→ Challenge
Transcribe the lines beginning with the one that contains "pose: elev=230.4 azim=252.4" and running through the last of the lines, with both ends included. Omit the pictures from your copy.

Items listed in a dataset:
-------
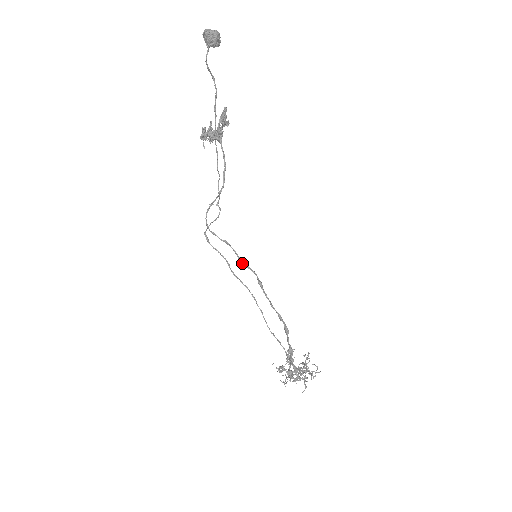
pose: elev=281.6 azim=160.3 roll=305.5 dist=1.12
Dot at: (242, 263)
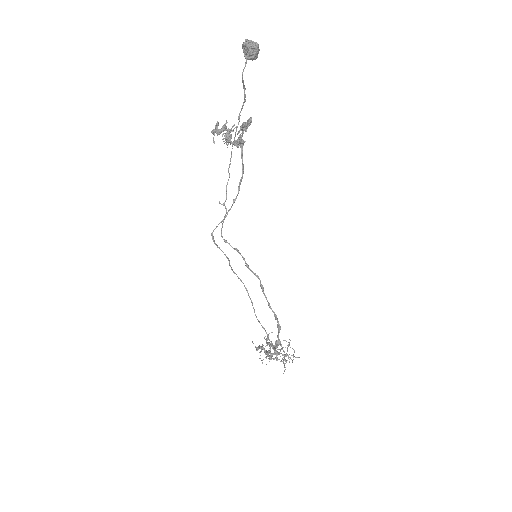
Dot at: occluded
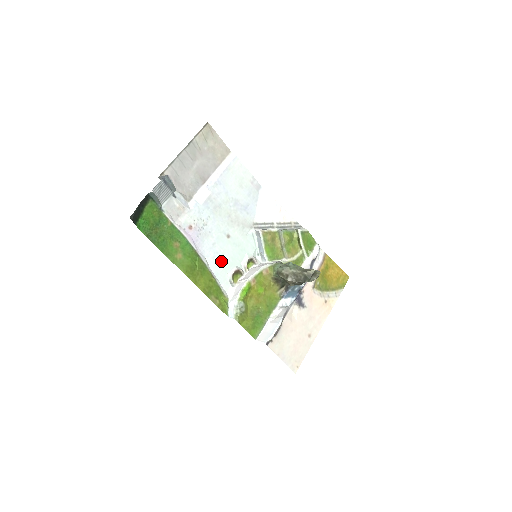
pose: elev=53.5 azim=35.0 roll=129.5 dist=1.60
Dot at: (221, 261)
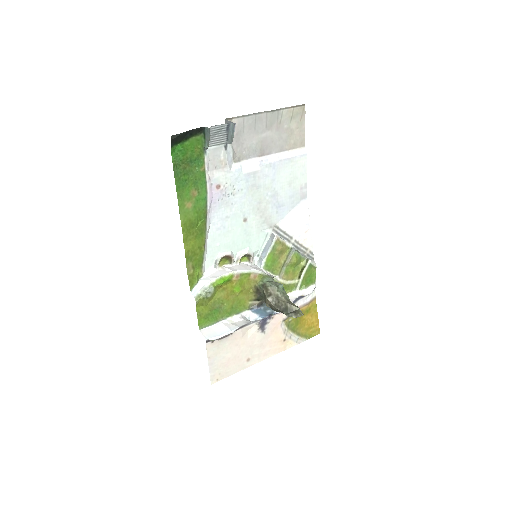
Dot at: (222, 237)
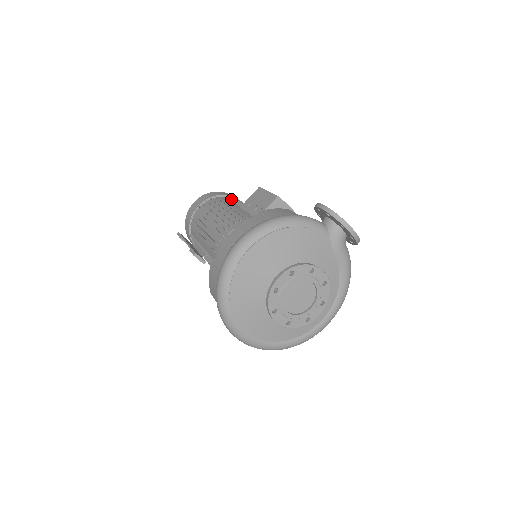
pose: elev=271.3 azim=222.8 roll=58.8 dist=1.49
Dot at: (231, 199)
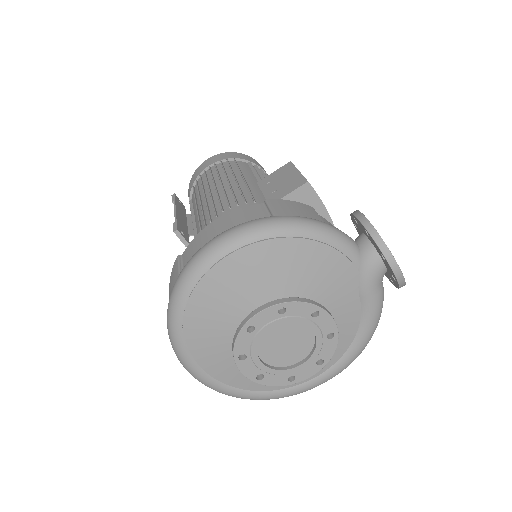
Dot at: (252, 168)
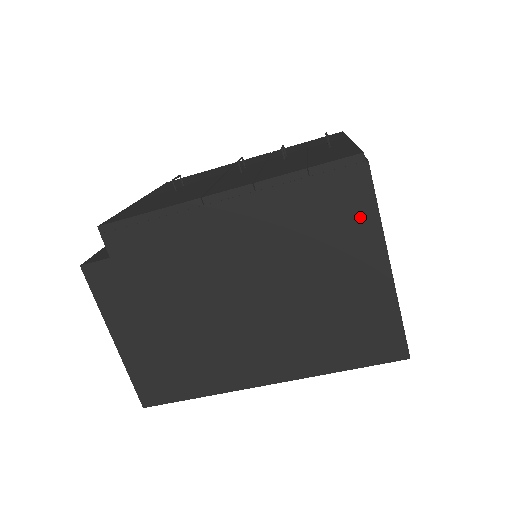
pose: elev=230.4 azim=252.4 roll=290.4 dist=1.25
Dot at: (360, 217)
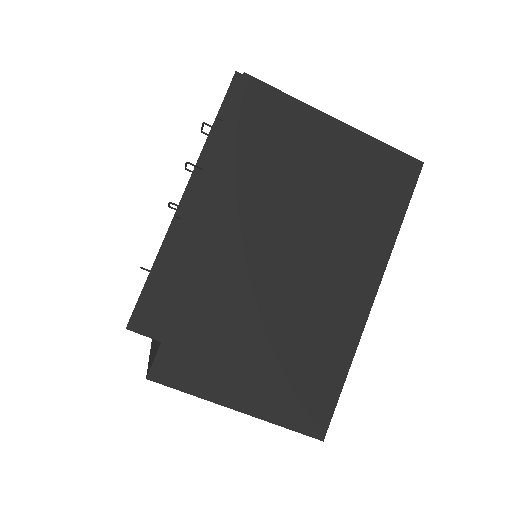
Dot at: (282, 111)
-------
→ Completed task
pose: elev=230.4 azim=252.4 roll=290.4 dist=1.25
Dot at: (360, 217)
Dot at: (282, 111)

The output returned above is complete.